Let $\newcommand{\RR}{\mathbb{R}}f: \RR \to \RR$ be a twice differentiable function that is in $\mathcal{L}^1$. Suppose that also $f'' \in \mathcal{L}^1$. Can we conclude that $f' \in \mathcal{L}^1$?
What about the case where we know $f \in \mathcal{L}^1$ and $f^{(m)} \in \mathcal{L}^1$, can we say something about the integrability of $f^{(k)}$ for $k \leq m$ ?
In general we can't say that the derivative of a smooth integrable function is integrable, but maybe the integrability of $f''$ helps?
Best Answer
If $f''$ is continuous (or more generally, if $f'$ is absolutely continuous) then $$ f(x+1) = f(x) + f'(x) + \int_x^{x+1} (x+1-t)f''(t) \, dt $$ from Taylor's theorem with the integral remainder.
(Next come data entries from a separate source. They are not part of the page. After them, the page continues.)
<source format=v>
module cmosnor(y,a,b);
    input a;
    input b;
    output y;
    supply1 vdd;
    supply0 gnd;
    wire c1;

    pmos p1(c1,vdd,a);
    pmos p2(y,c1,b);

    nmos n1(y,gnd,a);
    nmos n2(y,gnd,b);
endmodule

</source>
It follows that $f' \in {\cal L}^1$ if $$ g(x) = \int_x^{x+1} (x+1-t)f''(t) \, dt $$ is in ${\cal L}^1$ and that can be shown with the Fubini-Tonelli theorem: $$ \int_{-\infty}^{\infty} |g(x)| \, dx \le \int_{-\infty}^{\infty}\left(\int_x^{x+1} (x+1-t)|f''(t)| \, dt \right) dx \\ = \int_{-\infty}^{\infty} \left( \int_{t-1}^t (x+1-t)|f''(t)| \, dx \right) dt \\ = \int_{-\infty}^{\infty} |f''(t)|\left( \int_{t-1}^t (x+1-t) \, dx \right) dt \\ = \frac 12 \int_{-\infty}^{\infty} |f''(t)| \, dt < \infty \, . $$
This answers the first part of your question.
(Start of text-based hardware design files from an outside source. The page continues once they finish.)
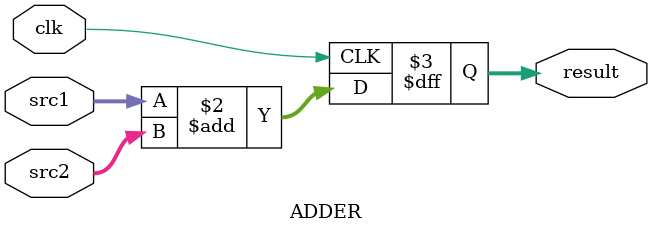
<source format=v>

module ADDER(
	input wire clk,
	input wire [7:0] src1,
	input wire [7:0] src2,
	output reg [15:0] result
);

always@(posedge clk) begin
	result = src1 + src2;

end

endmodule
</source>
The same approach works with higher derivatives: If $f$ and $f^{(n+1)}$ are in ${\cal L}^1$ and $f^{(n+1)}$ is continuous (or more generally, $f^{(n)}$ is absolutely continuous), then we can use Taylor's theorem for $n$ distinct non-zero offsets $0 < h_1 < h_2 < \ldots < h_n$: $$ f(x+h_j) = f(x) + \frac{f'(x)}{1!} h_j + \frac{f''(x)}{2!} h_j^2 + \ldots + \frac{f^{(n)}(x)}{n!} h_j^n + \int_x^{x + h_j} \frac{f^{(n+1)}(t)}{n!} (x+h_j - t)^n \, dt $$ for $j=1, \ldots, n$. For a given $k$ with $1 \le k \le n$ one can find coefficients $c_1, \ldots, c_n$ such that $$ c_1 h_1^l + c_2 h_2^l + \ldots + c_n h_n^l = \begin{cases} 1 & \text{ for } l=k \, , \\ 0 & \text{ for } l=1, \ldots, n, l \ne k \, . \end{cases} $$ That works because the determinant of the coefficient matrix of that linear equation system is $h_1 h_2 \cdots h_n$ multiplied with the Vandermonde determinant of $h_1, h_2, \ldots, h_n$ and therefore non-zero.
It follows that $$ \frac{f^{(k)}(x)}{k!} = \sum_{j=1}^n c_j \left( f(x+h_j) - f(x) - \int_x^{x + h_j} \frac{f^{(n+1)}(t)}{n!} (x+h_j - t)^n \, dt \right) $$ and the same reasoning as above shows that $f^{(k)} \in \cal L^1$.